◆ Documento de origem ◆
--

A abordagem estruturalista de Foucault, canônica, enfatiza a significação do espelho e o seu reflexo simbólico, bem como a relação entre o visto e o representado, a dialética entre pintura e espectador. Não menos interessante é a interpretação proposta nos anos 1990 pela conservadora do Prado, Manuela Mena Marqués. Após submeter a tela a exames radiográficos, a pesquisadora identificou pequenas manchas brancas sobre as rendas da figura da anã Maria Barbola, bem como vestígios de um anel de ouro, entre o polegar e o indicador da mão esquerda da infanta Margarita, no que seria uma “versão anterior” do quadro. A partir disso, Mena Marqués desenvolveu uma leitura política e dinástica da obra, uma vez que a infanta Margarita seria a herdeira do trono, pelo menos até o nascimento de seu irmão, Filipe, o Próspero (1657–1661). Como se sabe, o quadro, datado de 1656, teve intervenções posteriores, uma delas a inserção, no peitoral do artista, do emblema da Ordem dos Cavaleiros de Santiago, honraria concedida por Filipe IV. Porém, como proclama Mena Marqués, as modificações teriam sido maiores: na primeira versão, segundo ela, nem o pintor, tampouco a tela, estariam presentes. Arasse (2014ARASSE, D. Não se vê nada. Lisboa: KKYM, 2014., p. 93), ao mesmo tempo em que reconhece a pertinência dessa nova mirada, adverte: “[…] não obstante as radiografias, jamais saberemos ao certo como era o quadro antes desses retoques. Se decifrar o que se vê é desde logo uma tarefa delicada, interpretar o que se vê mal, ou não se vê de todo, é como caminhar na corda bamba.”

--

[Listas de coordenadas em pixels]
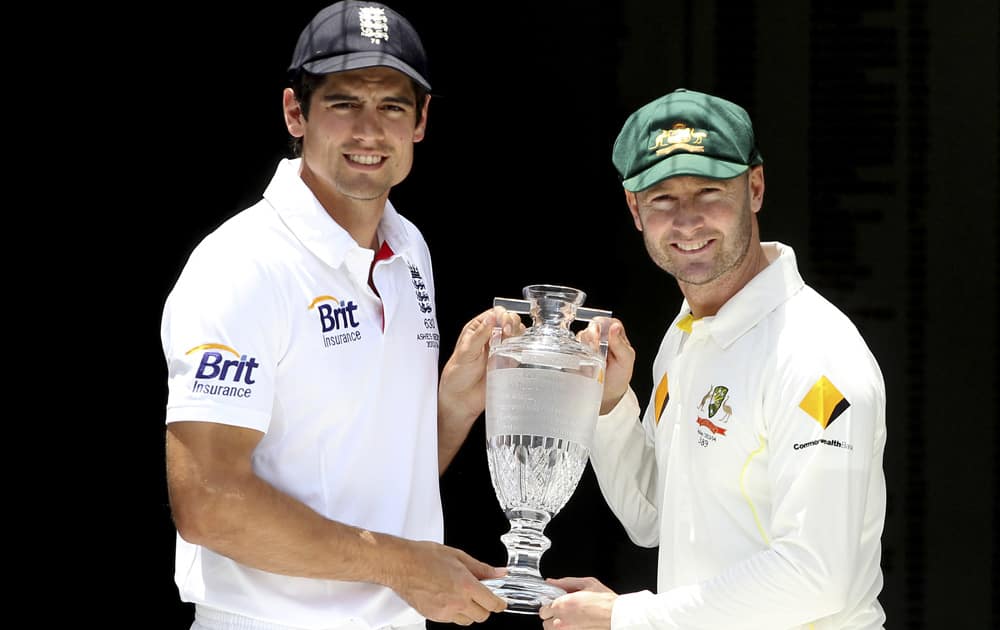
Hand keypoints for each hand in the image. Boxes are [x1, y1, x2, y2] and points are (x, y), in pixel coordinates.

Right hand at [389, 540, 507, 624]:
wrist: (401, 564)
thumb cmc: (424, 557)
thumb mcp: (458, 556)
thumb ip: (482, 568)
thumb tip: (499, 573)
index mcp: (466, 585)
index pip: (492, 604)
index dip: (500, 603)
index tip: (501, 601)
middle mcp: (457, 602)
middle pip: (482, 616)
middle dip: (485, 607)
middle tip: (481, 595)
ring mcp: (445, 611)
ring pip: (467, 621)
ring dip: (470, 612)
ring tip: (463, 596)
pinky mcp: (434, 616)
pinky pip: (452, 620)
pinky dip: (455, 613)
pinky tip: (449, 598)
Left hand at [439, 306, 524, 425]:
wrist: (461, 398)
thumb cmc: (457, 375)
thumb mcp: (465, 352)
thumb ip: (479, 334)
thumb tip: (491, 317)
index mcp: (477, 329)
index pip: (496, 313)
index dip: (502, 316)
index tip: (502, 325)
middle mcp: (490, 336)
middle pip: (510, 320)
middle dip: (512, 323)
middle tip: (506, 334)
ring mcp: (500, 348)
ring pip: (517, 333)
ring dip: (517, 335)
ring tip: (508, 343)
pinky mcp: (508, 361)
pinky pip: (519, 350)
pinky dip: (521, 348)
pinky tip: (512, 353)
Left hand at [539, 577, 616, 629]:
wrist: (618, 616)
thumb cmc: (606, 601)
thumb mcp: (587, 583)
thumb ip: (565, 582)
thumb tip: (551, 582)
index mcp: (562, 604)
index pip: (543, 609)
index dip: (550, 606)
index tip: (556, 605)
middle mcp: (561, 621)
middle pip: (545, 623)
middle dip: (553, 617)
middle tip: (565, 613)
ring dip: (558, 626)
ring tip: (571, 620)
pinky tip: (576, 625)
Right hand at [577, 317, 634, 413]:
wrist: (607, 394)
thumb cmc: (619, 376)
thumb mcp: (626, 360)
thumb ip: (621, 344)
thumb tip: (615, 327)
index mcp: (615, 335)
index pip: (608, 321)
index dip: (604, 326)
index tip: (603, 336)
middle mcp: (601, 337)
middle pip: (593, 325)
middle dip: (594, 335)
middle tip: (597, 349)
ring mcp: (588, 345)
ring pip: (582, 335)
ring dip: (586, 345)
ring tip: (593, 359)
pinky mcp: (577, 353)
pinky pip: (572, 346)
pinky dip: (576, 352)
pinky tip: (584, 362)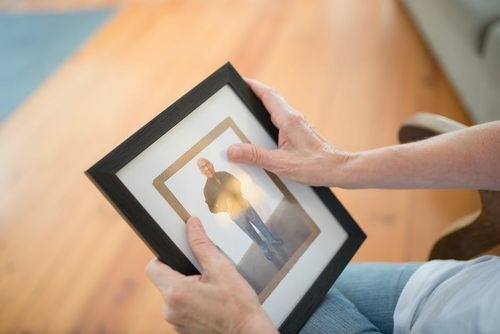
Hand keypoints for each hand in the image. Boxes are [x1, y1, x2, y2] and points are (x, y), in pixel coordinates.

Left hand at [146, 217, 277, 333]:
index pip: (153, 267)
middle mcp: (170, 310)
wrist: (248, 332)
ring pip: (173, 295)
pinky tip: (209, 302)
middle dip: (181, 273)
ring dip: (187, 289)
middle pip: (164, 281)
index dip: (164, 257)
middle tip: (203, 274)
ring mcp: (175, 322)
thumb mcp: (220, 267)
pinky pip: (180, 309)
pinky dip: (191, 303)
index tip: (178, 255)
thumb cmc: (238, 306)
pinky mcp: (183, 330)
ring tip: (209, 289)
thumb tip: (192, 225)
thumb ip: (201, 243)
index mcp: (176, 292)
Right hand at [227, 78, 350, 186]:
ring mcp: (299, 126)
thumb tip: (233, 150)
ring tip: (249, 112)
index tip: (241, 81)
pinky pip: (282, 122)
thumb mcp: (281, 163)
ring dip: (264, 107)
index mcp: (288, 120)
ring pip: (278, 110)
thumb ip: (255, 156)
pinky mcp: (301, 134)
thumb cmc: (316, 165)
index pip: (268, 95)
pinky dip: (271, 121)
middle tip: (241, 94)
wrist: (338, 169)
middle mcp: (294, 119)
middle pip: (272, 99)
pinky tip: (266, 133)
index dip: (253, 86)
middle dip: (255, 94)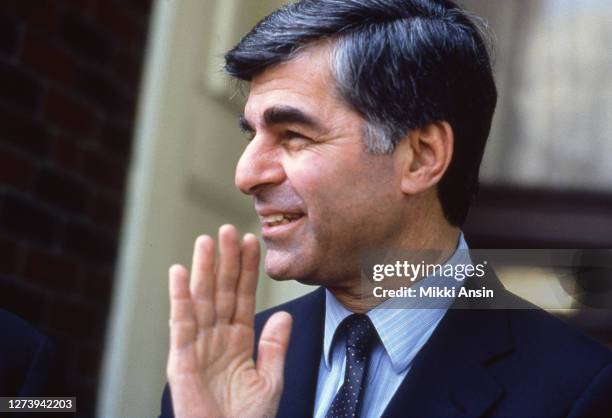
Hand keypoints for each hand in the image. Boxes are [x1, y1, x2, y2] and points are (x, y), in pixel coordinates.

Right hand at [167, 225, 291, 417]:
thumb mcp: (269, 380)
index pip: (243, 295)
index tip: (253, 242)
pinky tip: (181, 272)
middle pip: (222, 290)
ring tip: (207, 240)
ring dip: (204, 269)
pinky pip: (181, 323)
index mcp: (238, 339)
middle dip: (226, 261)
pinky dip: (180, 298)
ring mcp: (198, 345)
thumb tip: (284, 313)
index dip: (247, 269)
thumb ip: (275, 346)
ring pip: (202, 299)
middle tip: (229, 229)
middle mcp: (217, 336)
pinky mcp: (180, 358)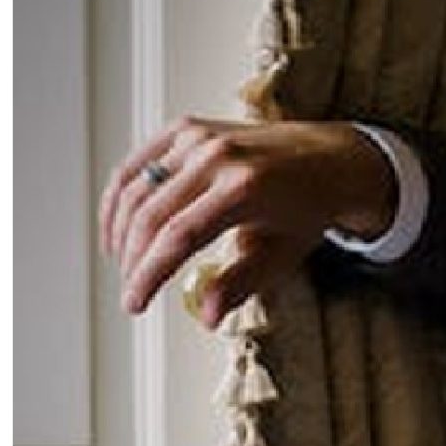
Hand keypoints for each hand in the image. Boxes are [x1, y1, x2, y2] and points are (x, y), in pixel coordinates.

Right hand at [101, 117, 398, 327]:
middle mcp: (217, 156)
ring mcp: (198, 136)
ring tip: (124, 265)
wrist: (325, 160)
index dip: (149, 275)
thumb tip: (205, 317)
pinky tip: (119, 227)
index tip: (133, 304)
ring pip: (135, 188)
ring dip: (120, 231)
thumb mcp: (282, 255)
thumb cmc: (305, 212)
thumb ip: (240, 284)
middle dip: (133, 260)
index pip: (179, 237)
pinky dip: (122, 198)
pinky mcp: (185, 128)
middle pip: (152, 215)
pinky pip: (137, 164)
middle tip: (131, 291)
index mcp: (244, 188)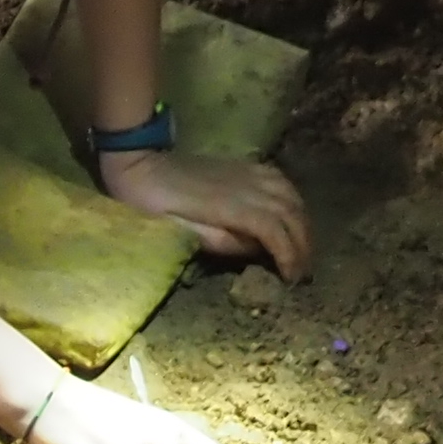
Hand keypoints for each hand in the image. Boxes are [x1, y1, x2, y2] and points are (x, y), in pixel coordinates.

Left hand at [96, 146, 313, 282]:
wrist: (139, 163)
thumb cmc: (149, 203)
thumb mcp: (175, 231)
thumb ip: (216, 240)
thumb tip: (253, 249)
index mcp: (230, 206)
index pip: (274, 231)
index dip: (289, 256)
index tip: (291, 279)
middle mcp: (248, 186)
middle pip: (291, 214)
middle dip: (302, 245)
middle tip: (303, 271)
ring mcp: (248, 172)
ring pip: (291, 196)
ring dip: (302, 224)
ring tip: (302, 248)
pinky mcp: (244, 166)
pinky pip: (281, 180)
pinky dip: (294, 200)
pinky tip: (292, 215)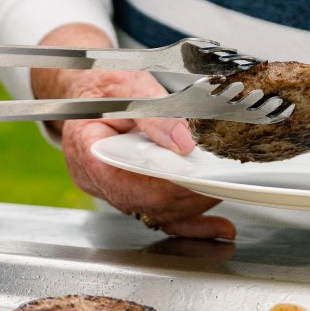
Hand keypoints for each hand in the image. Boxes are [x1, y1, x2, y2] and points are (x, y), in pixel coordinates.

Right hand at [31, 23, 235, 239]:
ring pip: (156, 212)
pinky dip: (191, 222)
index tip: (199, 180)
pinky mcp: (131, 192)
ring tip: (222, 191)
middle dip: (187, 197)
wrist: (91, 85)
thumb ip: (154, 113)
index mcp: (87, 150)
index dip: (165, 187)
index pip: (126, 184)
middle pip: (145, 204)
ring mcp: (113, 189)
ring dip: (192, 206)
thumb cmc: (105, 83)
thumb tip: (182, 140)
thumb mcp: (130, 85)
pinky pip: (160, 216)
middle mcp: (96, 178)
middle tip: (221, 184)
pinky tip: (216, 227)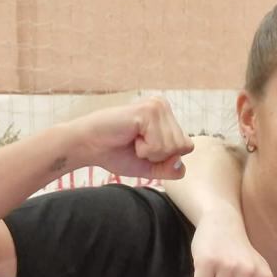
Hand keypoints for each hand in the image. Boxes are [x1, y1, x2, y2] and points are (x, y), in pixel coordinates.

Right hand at [64, 96, 193, 179]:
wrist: (89, 147)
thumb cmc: (117, 154)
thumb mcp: (151, 168)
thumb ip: (170, 169)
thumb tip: (181, 164)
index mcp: (167, 117)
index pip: (187, 147)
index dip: (165, 158)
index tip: (144, 149)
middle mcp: (164, 107)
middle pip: (183, 147)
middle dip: (159, 155)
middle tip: (136, 144)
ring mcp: (157, 106)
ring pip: (172, 147)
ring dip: (150, 152)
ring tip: (133, 140)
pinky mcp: (148, 111)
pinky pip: (159, 145)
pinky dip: (144, 149)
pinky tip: (130, 136)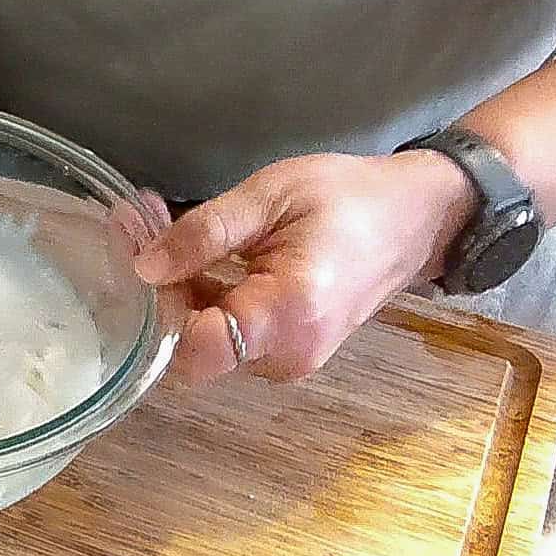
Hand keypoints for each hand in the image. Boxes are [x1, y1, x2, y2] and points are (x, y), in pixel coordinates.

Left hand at [132, 151, 477, 383]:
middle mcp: (287, 354)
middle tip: (136, 222)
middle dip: (160, 286)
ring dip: (178, 285)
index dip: (158, 306)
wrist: (418, 218)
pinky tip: (188, 247)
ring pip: (208, 337)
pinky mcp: (287, 350)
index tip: (140, 252)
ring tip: (156, 221)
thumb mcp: (270, 196)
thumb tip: (143, 267)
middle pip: (194, 343)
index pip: (196, 350)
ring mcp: (289, 359)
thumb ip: (204, 233)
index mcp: (286, 315)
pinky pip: (231, 332)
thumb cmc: (348, 198)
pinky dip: (204, 293)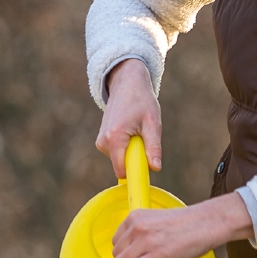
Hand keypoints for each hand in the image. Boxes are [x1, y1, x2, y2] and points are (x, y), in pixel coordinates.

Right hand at [97, 58, 161, 178]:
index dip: (135, 173)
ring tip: (137, 130)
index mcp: (115, 137)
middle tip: (144, 138)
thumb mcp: (153, 123)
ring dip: (132, 150)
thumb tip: (155, 168)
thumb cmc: (142, 101)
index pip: (121, 170)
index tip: (146, 169)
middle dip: (135, 158)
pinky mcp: (102, 141)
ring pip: (120, 160)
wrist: (127, 84)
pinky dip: (126, 146)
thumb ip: (153, 147)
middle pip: (122, 165)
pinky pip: (118, 154)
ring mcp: (101, 141)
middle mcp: (103, 141)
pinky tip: (130, 130)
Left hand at [112, 191, 254, 257]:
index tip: (128, 257)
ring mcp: (145, 241)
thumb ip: (144, 228)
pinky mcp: (155, 255)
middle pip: (117, 252)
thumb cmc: (188, 222)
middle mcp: (137, 227)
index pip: (116, 239)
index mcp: (136, 216)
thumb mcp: (158, 218)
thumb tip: (138, 245)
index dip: (122, 250)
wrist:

--

◆ Ação necessária 1 ◆
Responda sim ou não a cada afirmação sobre o trecho das interpretações do quadro e cite sem alterações as palavras do trecho que decidem a resposta: (a) Os vestígios de um anel de ouro foram encontrados na mão esquerda da infanta Margarita. (b) O quadro é datado de 1657. (c) Segundo Mena Marqués, o pintor já aparecia na primeira versão da tela.
◆ Ação necessária 2 ◆
Retome o trecho sobre as interpretações do quadro e dê continuidade a ele a partir da última frase apresentada.

◆ Resposta escrita 1 ◆
(a) Sim: "vestígios de um anel de ouro, entre o polegar e o indicador da mão esquerda da infanta Margarita".
(b) Não: "o quadro, datado de 1656".
(c) Não: "na primeira versão, segundo ela, nem o pintor, tampouco a tela, estariam presentes".

◆ Resposta escrita 2 ◆
Resultado da primeira ou da segunda versão, não importa: é a autorrepresentação de Velázquez que orienta a retórica da imagem. Então a pergunta esfíngica ressurge: o que está acontecendo ali? Ao que Foucault acena, recuperando o início de seu texto, já citado: “O pintor está ligeiramente afastado do quadro.” É quando olhamos, uma vez mais, para a figura altaneira de Velázquez, que suspende o pincel, prestes a conferir realidade, pelas tintas, à pintura em potência que a tela anuncia. Representação no âmago da própria representação… Ao produzir sua obra a partir da consciência do quadro como dispositivo enunciativo, o artista possibilita, como já dissera Hubert Damisch (1997DAMISCH, H. El origen de la perspectiva. Madrid: Alianza Forma, 1997.), que a pintura não somente se mostre, mas que revele que “se pensa” e, sobretudo, que dá a pensar.

“Teologia da pintura”, na expressão de Luca Giordano (1634–1705), As meninas exemplifica, de modo sublime, o que Leonardo da Vinci e tantos outros artistas defenderam ao longo dos séculos XIV e XVI, no alvorecer do próprio conceito que temos, hoje, de “arte”: longe de simples domínio técnico, arte é, profundamente, cosa mentale. É essa obra emblemática que ilustra, com perspicácia, a capa do número 29 de Horizontes Antropológicos, voltada ao tema “Antropologia e arte”. Haveria imagem mais adequada?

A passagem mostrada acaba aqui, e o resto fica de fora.